### Assigned task 1
Copy the records on reading water meter and thermometer values word for word, but omit the pictures.

[[ Extract open ]]

If you want the data from the day before a specific date, then use:

SELECT r.*
FROM raw r
WHERE r.date = (SELECT MAX(r2.date) FROM raw r2 WHERE r2.date < ?);

The ? is the specific date.

For the date previous to the maximum date, you could use:

SELECT r.*
FROM raw r
WHERE r.date = (SELECT MAX(r2.date)
                FROM raw r2
                WHERE r2.date < (SELECT MAX(r2.date) FROM raw r3)
               );

Ouch. Two levels of subqueries. That seems cumbersome. A simpler method is:

SELECT r.*
FROM raw r
WHERE r.date = (SELECT DISTINCT r2.date
                FROM raw r2
                ORDER BY r2.DATE DESC
                LIMIT 1 OFFSET 1
               );
1
  • @Avi . . . Given that your question is both about an arbitrary date and the penultimate date, I'm surprised you didn't accept this answer. Jul 9, 2021 at 18:23
1

The query posted by TheWinterCoder should work perfectly if you just change the Order by clause to

rank() over ( order by date desc) date_rank

However, If that somehow doesn't work, You may try below query -

SELECT *
    FROM raw
    WHERE date = (SELECT MAX(date)

[[ Extract closed ]]
[[ Given information open ]]

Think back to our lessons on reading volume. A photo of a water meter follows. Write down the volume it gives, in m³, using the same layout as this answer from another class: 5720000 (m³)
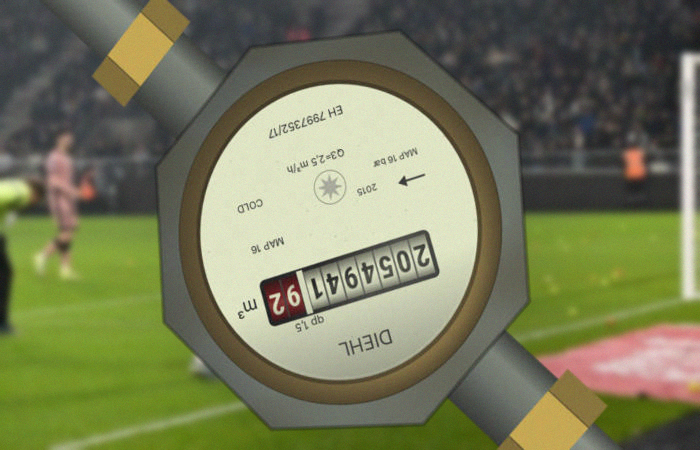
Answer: 2054941.92 (m³)
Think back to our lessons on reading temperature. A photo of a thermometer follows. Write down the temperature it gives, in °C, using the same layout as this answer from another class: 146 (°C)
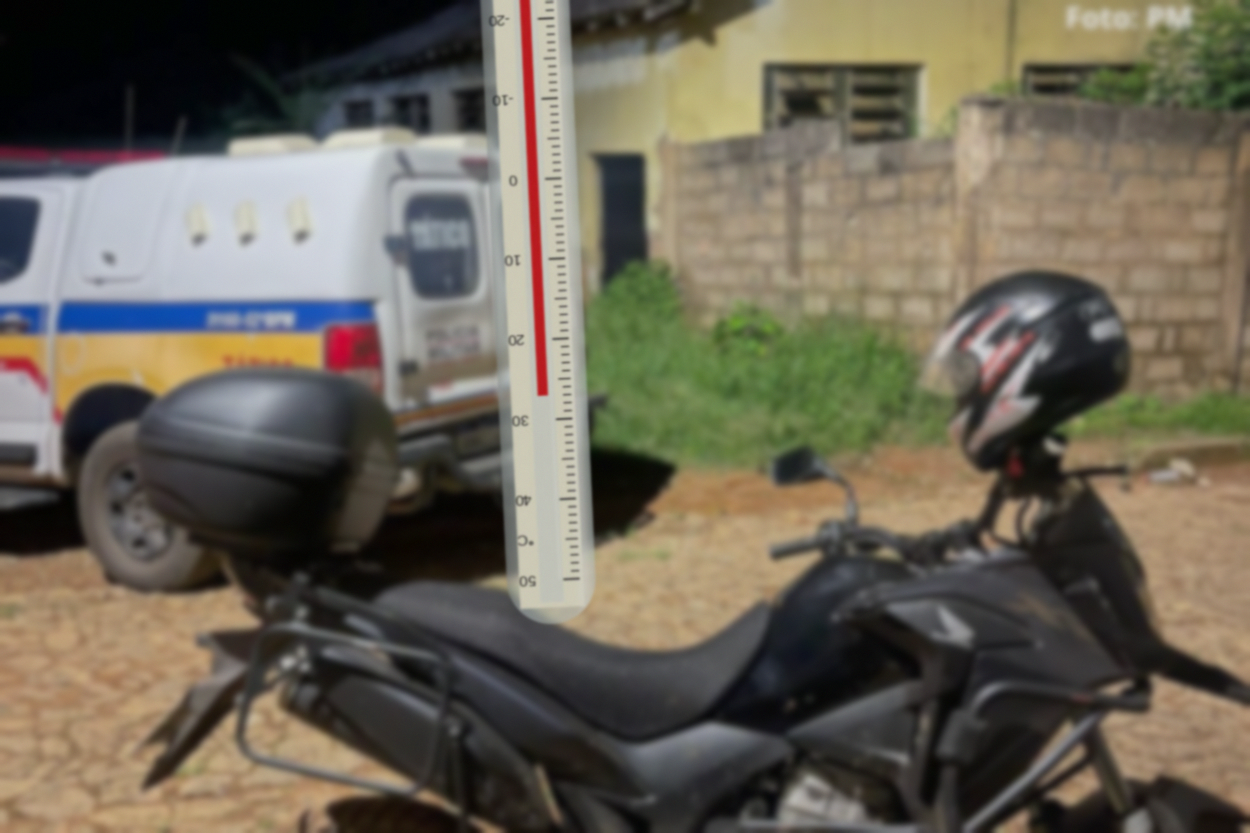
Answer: 27 (°C)
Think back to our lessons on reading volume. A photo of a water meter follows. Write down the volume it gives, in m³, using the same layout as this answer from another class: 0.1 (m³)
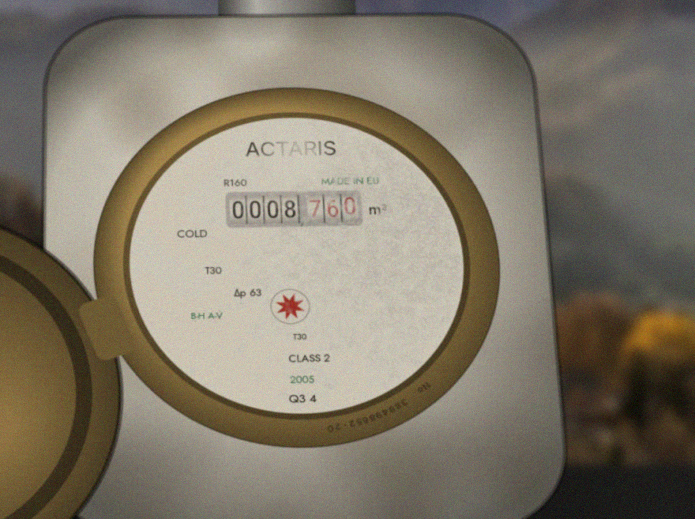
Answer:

[[ Given information closed ]]

### Assigned task 2
In the SQL thread, what does the ? in the first query stand for?

### Written answer 1
Think back to our lessons on reading volume. A photo of a water meter follows. Write down the volume it gives, in m³, using the same layout as this answer from another class: 5720000 (m³)
Answer: 2054941.92 (m³)
Think back to our lessons on reading temperature. A photo of a thermometer follows. Write down the temperature it gives, in °C, using the same layout as this answer from another class: 146 (°C)
Answer: 27 (°C)
Think back to our lessons on reading volume. A photo of a water meter follows. Write down the volume it gives, in m³, using the same layout as this answer from another class: 0.1 (m³)
Answer:

### Written answer 2
The specific date.